# Ludwigia Arcuata



## Pieter (Jul 3, 2005)

Hey everybody,

this is a plant I have always wanted to try.
I would like to give it a shot in my tank. If anybody would have a stem of it available, I would be really greatfull if you could bring it to the meeting on Saturday.
I have a lot of plant species available to trade, I do not have a lot of each because of the small tank size but certainly something you might like.

A lot of Echinodorus Tenellus, really nice
Some glosso
Some riccia
Some quadrifolia something
Some hairgrass
Some local ludwigia
Some hygro polysperma
Mayaca fluiviatilis
Dwarf Java fern
Rotala Green
.
.
.

If you are not able to come to the meeting but are willing to trade,give or sell me a stem, I am willing to drive (even long distances to see nice tanks ;-) ),
Thanks

Pieter


----------



## david lim (Mar 30, 2004)

hey pieter,
I forgot to tell you that I have this plant. At least I believe I still do. I can't make it to the meeting this weekend because I'm travelling down to Austin. However, if you pm me your address I can mail you some stems. 

David


----------



## Ben Belton (Mar 14, 2004)

Did you ever get your arcuata?


----------



## Pieter (Jul 3, 2005)

Yes I got it last weekend from David.
It looks like it is growing nice.

It doesn't have the really nice purple color though.
Anybody having ideas to get it nice and purple.

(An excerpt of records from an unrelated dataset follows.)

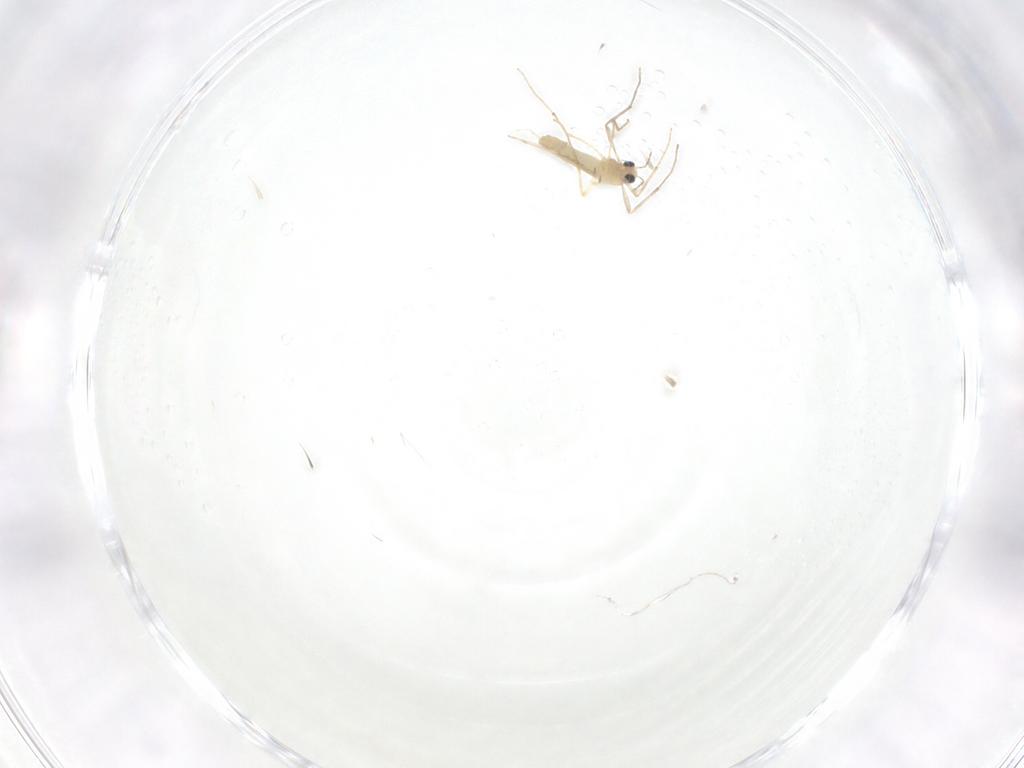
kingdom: Animalia
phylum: Arthropoda
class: Insecta
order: Diptera
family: Chironomidae
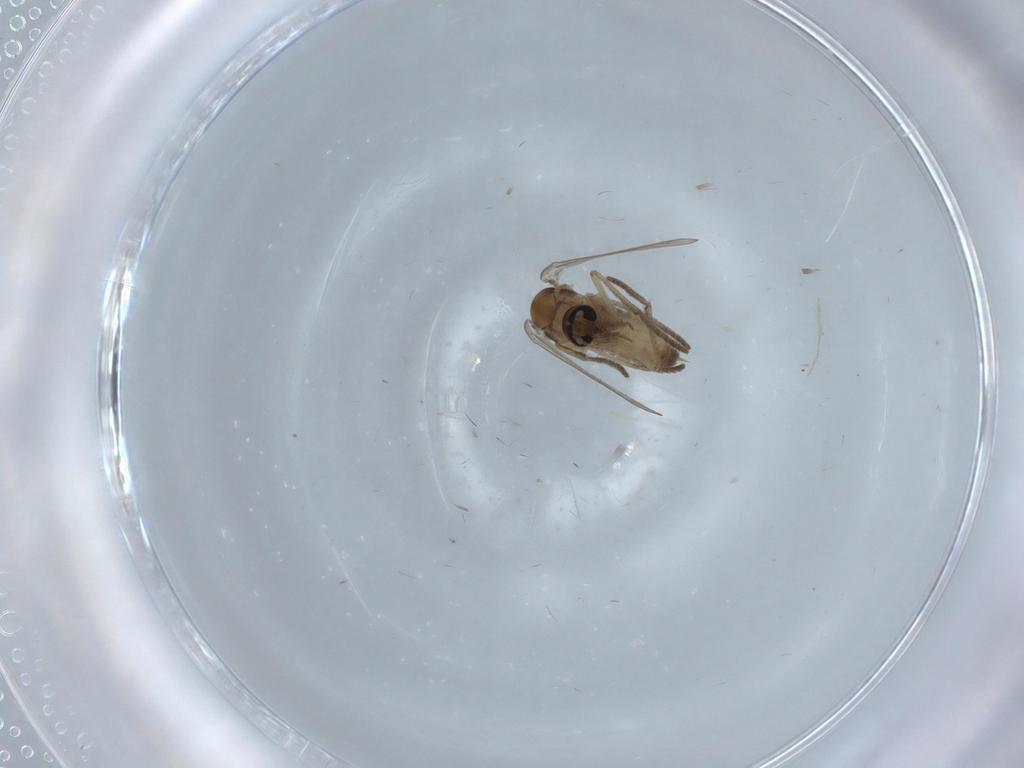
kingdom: Animalia
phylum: Arthropoda
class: Insecta
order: Diptera
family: Psychodidae
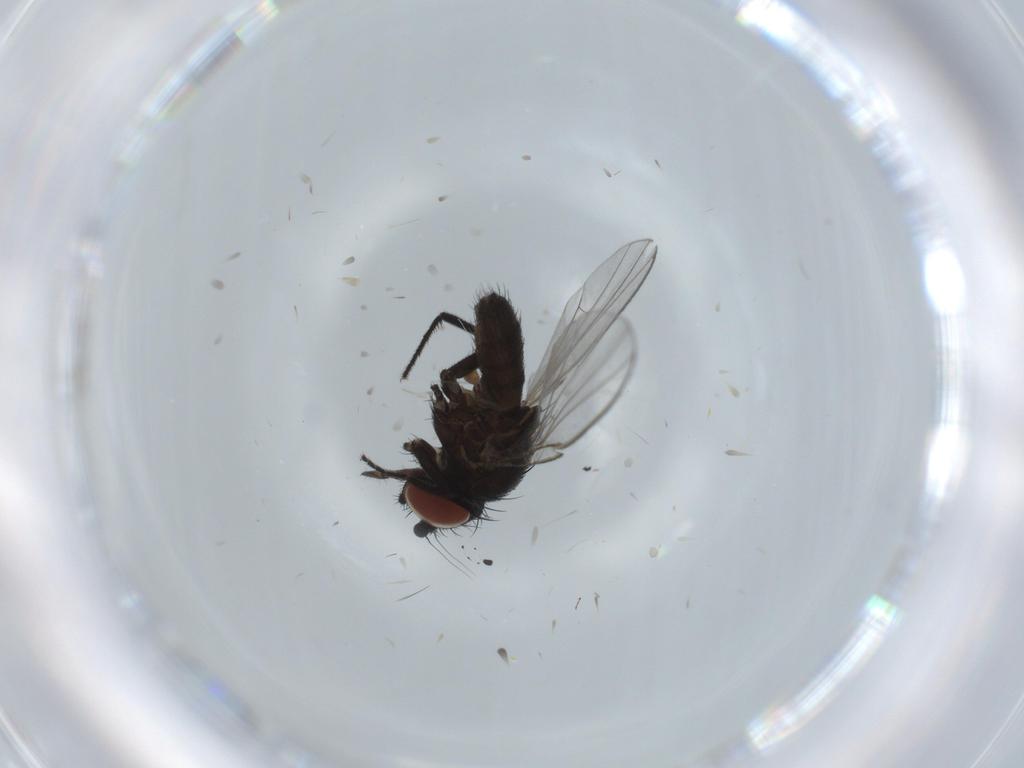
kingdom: Animalia
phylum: Arthropoda
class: Insecta
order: Diptera
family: Milichiidae
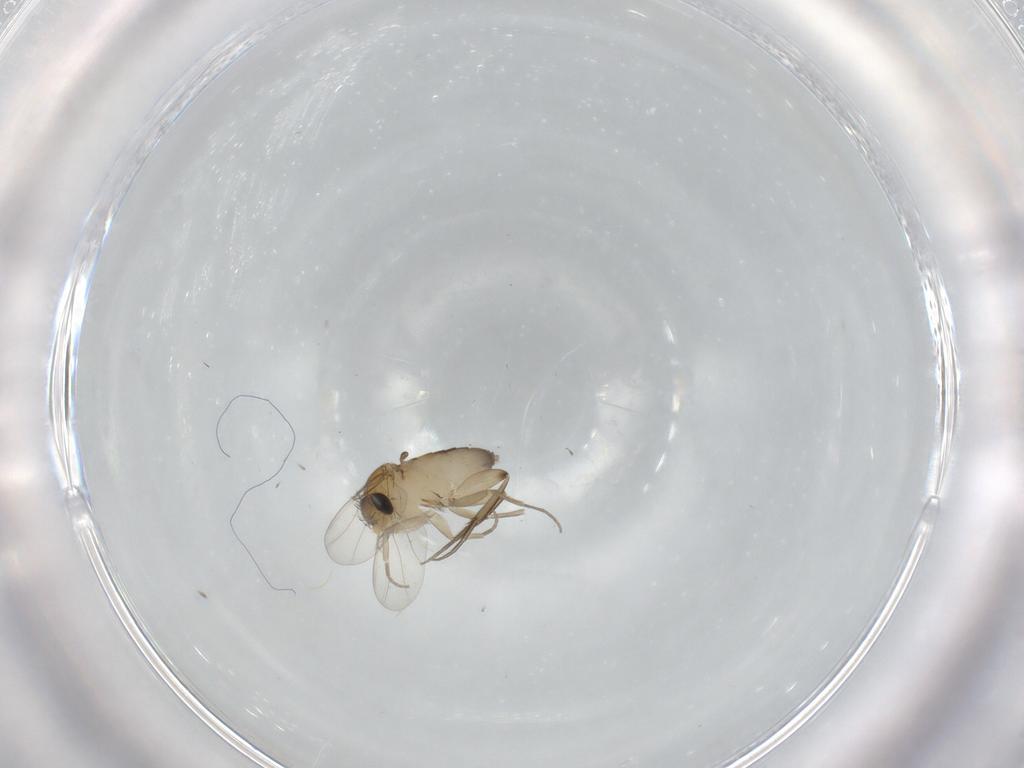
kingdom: Animalia
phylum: Arthropoda
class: Insecta
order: Diptera
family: Phoridae
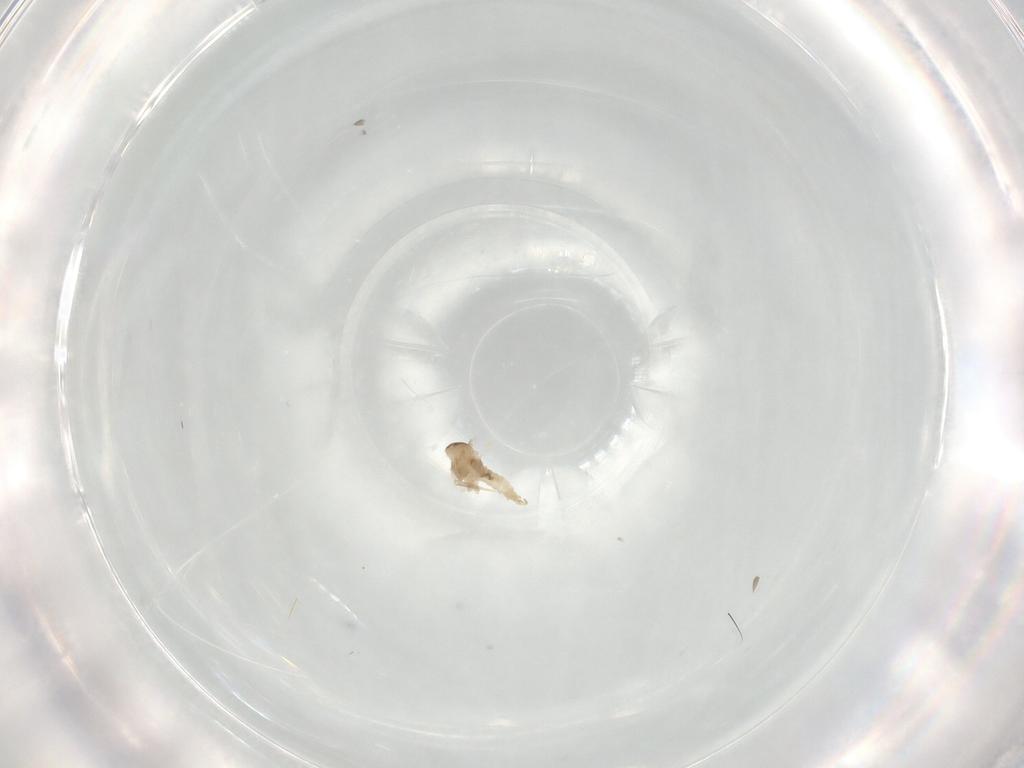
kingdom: Animalia
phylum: Arthropoda
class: Insecta
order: Diptera
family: Cecidomyiidae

Maybe I just have to wait a little longer.

Thanks


----------



## david lim (Mar 30, 2004)

I don't know about purple, but I have seen l. arcuata a nice red before. I couldn't get mine to become like that though. I don't know if it was because of the strain, nutrients, or pH, but I was never able to produce the nice blood-red colors that amano gets from his arcuata. I'm glad it's growing for you though. Tell me if you have better luck with it than I!

David


----------



## Ben Belton (Mar 14, 2004)

I asked because I now have enough that I could have sent you some if you needed. I'm glad you already have it.

Mine is blood red. Lots of light and CO2 with low NO3.


----------



## Pieter (Jul 3, 2005)

Hey Ben,

thanks for the offer anyway.
What kind of colour do you get with high levels of NO3.
I rather not go to low with the NO3, I don't use testkits and just add about 20 ppm every week with a 50% waterchange. So my NO3 is in the 20-40 range or lower (plant uptake).
Do you think this would be fine to get nice colouring with high CO2 and light.

Thanks

Pieter


----------



## david lim (Mar 30, 2004)

Hey ben,
what's the pH of your tank?

David


----------



## Ben Belton (Mar 14, 2004)

I think you would still get the nice coloring with high NO3 if you had high CO2 and light. I've gotten so slack on adding macro's that I can't think what it looks like when I do, but I don't think it's much different. 

My pH runs around 6.4. I have a Dupla CO2 controller.

Back years ago, people used to think L. arcuata was a hard plant. Things have changed.

Ben


----------



## david lim (Mar 30, 2004)

man, i couldn't get it to come around. I kept my co2 until my fish were gasping and my light is superbright. I dunno though, will have to wait and see what pieter can do.

David


----------



## milalic (Aug 26, 2005)

Is your water acidic? Do you have some to ludiwiga arcuata to spare this way? I have had success with ludwigia ovalis. I have heard some of these need acidic water.
I do have acidic water thanks to the Florabase and CO2.


----------



## david lim (Mar 30, 2004)

Yea florabase wil do it. Sorry but I gave all of my L. arcuata to Pieter. You'll have to ask him. Have you joined the club yet ?

... all the peer pressure


----------



## milalic (Aug 26, 2005)

Have not joined yet. Currently I have no time to attend.


----------